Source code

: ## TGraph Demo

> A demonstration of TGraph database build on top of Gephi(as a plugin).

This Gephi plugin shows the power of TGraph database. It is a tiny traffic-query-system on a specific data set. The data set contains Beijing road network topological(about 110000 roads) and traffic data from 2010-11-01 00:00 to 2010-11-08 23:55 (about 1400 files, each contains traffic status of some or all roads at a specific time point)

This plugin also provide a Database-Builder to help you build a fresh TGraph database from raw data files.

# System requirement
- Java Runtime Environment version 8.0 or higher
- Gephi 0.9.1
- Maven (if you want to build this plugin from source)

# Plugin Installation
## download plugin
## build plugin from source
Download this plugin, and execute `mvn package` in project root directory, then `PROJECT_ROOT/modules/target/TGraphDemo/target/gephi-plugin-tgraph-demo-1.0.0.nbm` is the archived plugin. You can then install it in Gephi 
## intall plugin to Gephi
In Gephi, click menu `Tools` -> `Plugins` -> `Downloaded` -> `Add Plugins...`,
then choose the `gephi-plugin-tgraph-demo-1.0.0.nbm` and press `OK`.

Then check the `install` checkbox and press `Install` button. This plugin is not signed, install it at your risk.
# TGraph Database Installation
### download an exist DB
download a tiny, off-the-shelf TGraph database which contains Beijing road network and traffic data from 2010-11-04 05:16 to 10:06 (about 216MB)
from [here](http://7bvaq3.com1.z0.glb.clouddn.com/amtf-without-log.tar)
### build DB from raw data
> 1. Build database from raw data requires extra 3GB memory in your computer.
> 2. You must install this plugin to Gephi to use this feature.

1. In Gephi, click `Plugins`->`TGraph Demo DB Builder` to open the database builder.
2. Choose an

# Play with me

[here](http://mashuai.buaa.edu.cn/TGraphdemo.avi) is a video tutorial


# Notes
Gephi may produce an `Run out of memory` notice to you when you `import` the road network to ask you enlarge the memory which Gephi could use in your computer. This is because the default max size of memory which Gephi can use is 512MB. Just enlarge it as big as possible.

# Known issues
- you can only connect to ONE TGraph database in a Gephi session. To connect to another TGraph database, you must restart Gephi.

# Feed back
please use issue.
--
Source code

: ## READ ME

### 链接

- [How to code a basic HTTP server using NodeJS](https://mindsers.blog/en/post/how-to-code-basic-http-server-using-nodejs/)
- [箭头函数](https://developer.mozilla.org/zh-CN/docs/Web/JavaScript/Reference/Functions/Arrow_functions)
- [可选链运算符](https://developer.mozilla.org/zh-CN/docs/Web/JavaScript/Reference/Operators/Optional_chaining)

● Required work: Whenever the word "press" shows up in a line above, copy that line.

● Result of this task:
then choose the `gephi-plugin-tgraph-demo-1.0.0.nbm` and press `OK`.
Then check the `install` checkbox and press `Install` button. This plugin is not signed, install it at your risk.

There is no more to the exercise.